BEGIN

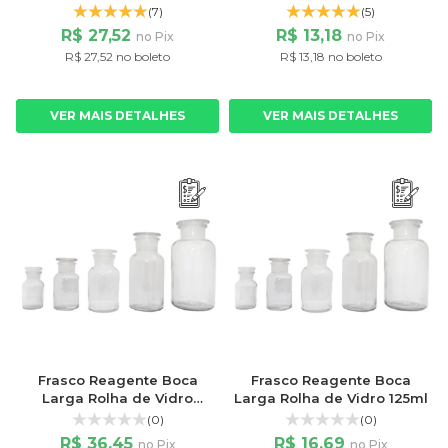
500ml
60ml
(7)
(5)
R$ 27,52
R$ 13,18
no Pix
no Pix
R$ 27,52 no boleto
R$ 13,18 no boleto
VER MAIS DETALHES
VER MAIS DETALHES
Frasco Reagente Boca
Frasco Reagente Boca
Larga Rolha de Vidro
Larga Rolha de Vidro 125ml
1000ml
(0)
(0)
R$ 36,45
R$ 16,69
no Pix
no Pix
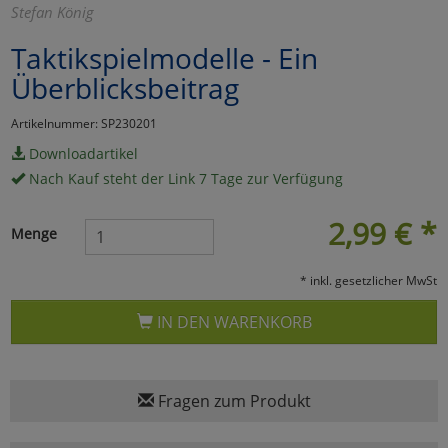
Stefan König
Marketing
Taktikspielmodelle - Ein
Überblicksbeitrag
Umfragetools
Artikelnummer: SP230201
Downloadartikel
Cookies
Alle Akzeptieren
Nach Kauf steht der Link 7 Tage zur Verfügung
Cookies
Einstellungen speichern
2,99
€
*
Menge
zu Haupptseite Zustimmun
zurück
* inkl. gesetzlicher MwSt
IN DEN WARENKORB
Fragen zum Produkt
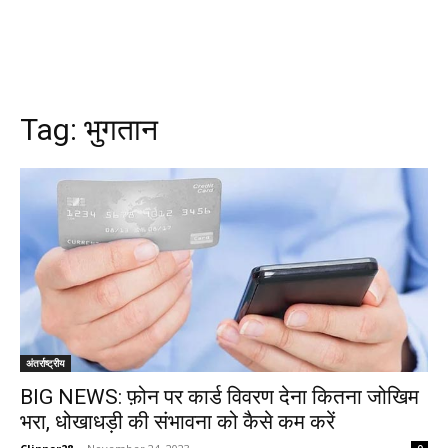
Tag:
भुगतान
अंतर्राष्ट्रीय
BIG NEWS: फ़ोन पर कार्ड विवरण देना कितना जोखिम
भरा, धोखाधड़ी की संभावना को कैसे कम करें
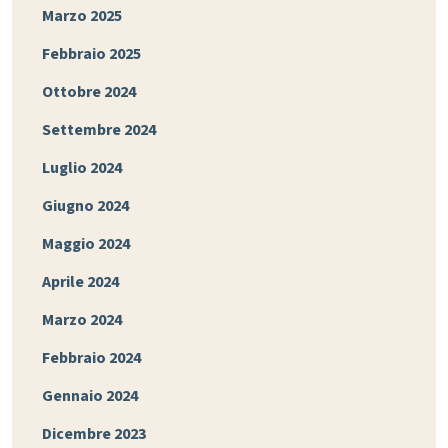
Marzo 2025
Febbraio 2025
Ottobre 2024
Settembre 2024
Luglio 2024
Giugno 2024
Maggio 2024
Aprile 2024
Marzo 2024
Febbraio 2024
Gennaio 2024
Dicembre 2023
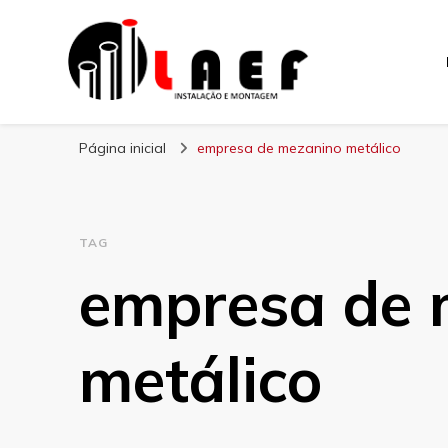
Laef
Blog – Laef
Página inicial
empresa de mezanino metálico
TAG
empresa de 
metálico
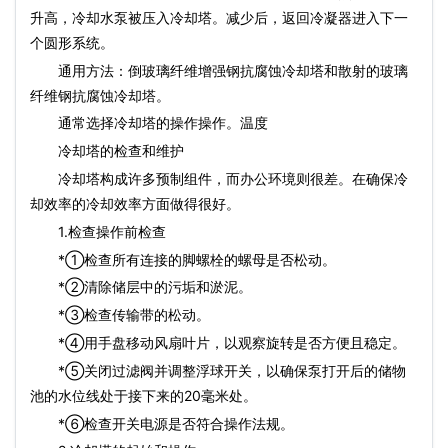
升高，冷却水泵被压入冷却塔。减少后，返回冷凝器进入下一
个圆形系统。
通用方法：倒玻璃纤维增​​强钢抗腐蚀冷却塔和散射的玻璃
纤维钢抗腐蚀冷却塔。
通常选择冷却塔的操作操作。温度
冷却塔的检查和维护
冷却塔构成许多预制组件，而办公环境则很差。在确保冷
却效率的冷却效率方面做得很好。
1.检查操作前检查
*①检查所有连接的脚螺栓的螺母是否松动。
*②清除储层中的污垢和淤泥。
*③检查传输带的松动。
*④用手盘移动风扇叶片，以观察旋转是否方便且稳定。
*⑤关闭过滤阀并调整浮球开关，以确保泵打开后的储物
池的水位线处于接下来的20毫米处。
*⑥检查开关电源是否符合操作法规。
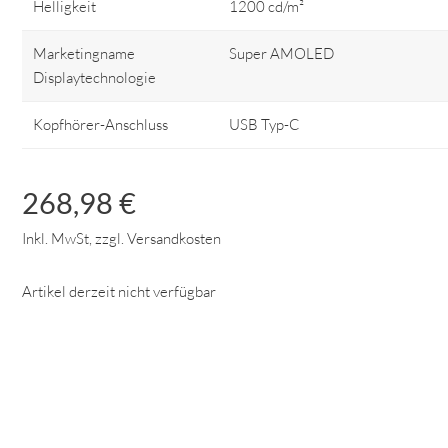
Helligkeit
1200 cd/m²
Marketingname
Super AMOLED
Displaytechnologie
Kopfhörer-Anschluss
USB Typ-C
268,98 €
Inkl. MwSt, zzgl. Versandkosten
Artikel derzeit nicht verfügbar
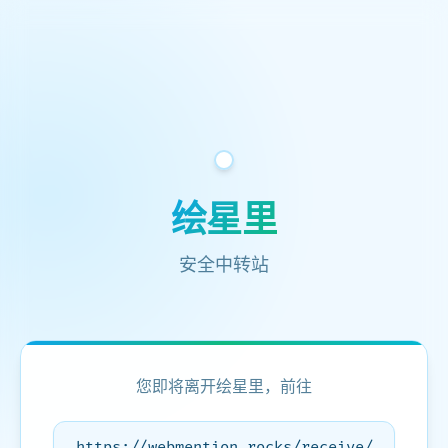
绘星里
安全中转站
您即将离开绘星里，前往
https://webmention.rocks/receive/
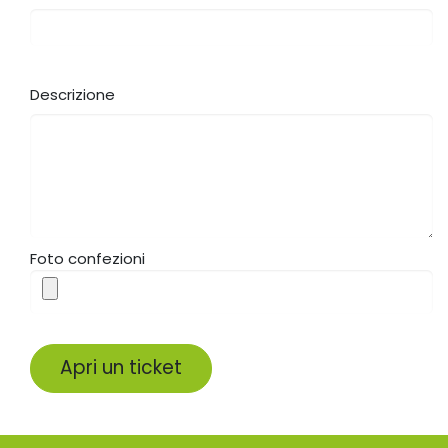
Descrizione
Foto confezioni
Apri un ticket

END

Directions - Give back all the material exactly, with no pictures.

Exercise solution -
500ml
60ml
(7)
(5)
R$ 27,52
R$ 13,18
no Pix
no Pix
R$ 27,52 no boleto
R$ 13,18 no boleto
VER MAIS DETALHES
VER MAIS DETALHES
Frasco Reagente Boca
Frasco Reagente Boca
Larga Rolha de Vidro
Larga Rolha de Vidro 125ml
1000ml
(0)
(0)
R$ 36,45
R$ 16,69
no Pix
no Pix
Stefan König
Marketing
Taktikspielmodelle - Ein
Überblicksbeitrag
Umfragetools
Artikelnummer: SP230201
Downloadartikel
Cookies
Alle Akzeptieren
Nach Kauf steht der Link 7 Tage zur Verfügung
Cookies
Einstellungen speichern
2,99
€
*
Menge
zu Haupptseite Zustimmun
zurück
* inkl. gesetzlicher MwSt
IN DEN WARENKORB
Fragen zum Produkt
Tag:
भुगतान
अंतर्राष्ट्रीय
BIG NEWS: फ़ोन पर कार्ड विवरण देना कितना जोखिम
भरा, धोखाधड़ी की संभावना को कैसे कम करें
Marzo 2025
Febbraio 2025
Ottobre 2024
Settembre 2024
Luglio 2024
Giugno 2024
Maggio 2024
Aprile 2024
Marzo 2024
Febbraio 2024
Gennaio 2024
Dicembre 2023
Laef
Blog – Laef
Página inicial
empresa de mezanino metálico
TAG
empresa de 
metálico
升高，冷却水泵被压入冷却塔。减少后，返回冷凝器进入下一
个圆形系统。
通用方法：倒玻璃纤维增​​强钢抗腐蚀冷却塔和散射的玻璃
纤维钢抗腐蚀冷却塔。
通常选择冷却塔的操作操作。温度
冷却塔的检查和维护
冷却塔构成许多预制组件，而办公环境则很差。在确保冷
却效率的冷却效率方面做得很好。
1.检查操作前检查
*①检查所有连接的脚螺栓的螺母是否松动。
*②清除储层中的污垢和淤泥。
*③检查传输带的松动。
*④用手盘移动风扇叶片，以观察旋转是否方便且稳定。
*⑤关闭过滤阀并调整浮球开关，以确保泵打开后的储物
池的水位线处于接下来的20毫米处。
*⑥检查开关电源是否符合操作法规。
Helligkeit
1200 cd/m²
Marketingname
Super AMOLED
Displaytechnologie
Kopfhörer-Anschluss
USB Typ-C
268,98 €
Inkl. MwSt, zzgl. Versandkosten
Artikel derzeit nicht verfügbar
绘星里
安全中转站
您即将离开绘星里，前往
https://webmention.rocks/receive/
Descrizione
Foto confezioni
Apri un ticket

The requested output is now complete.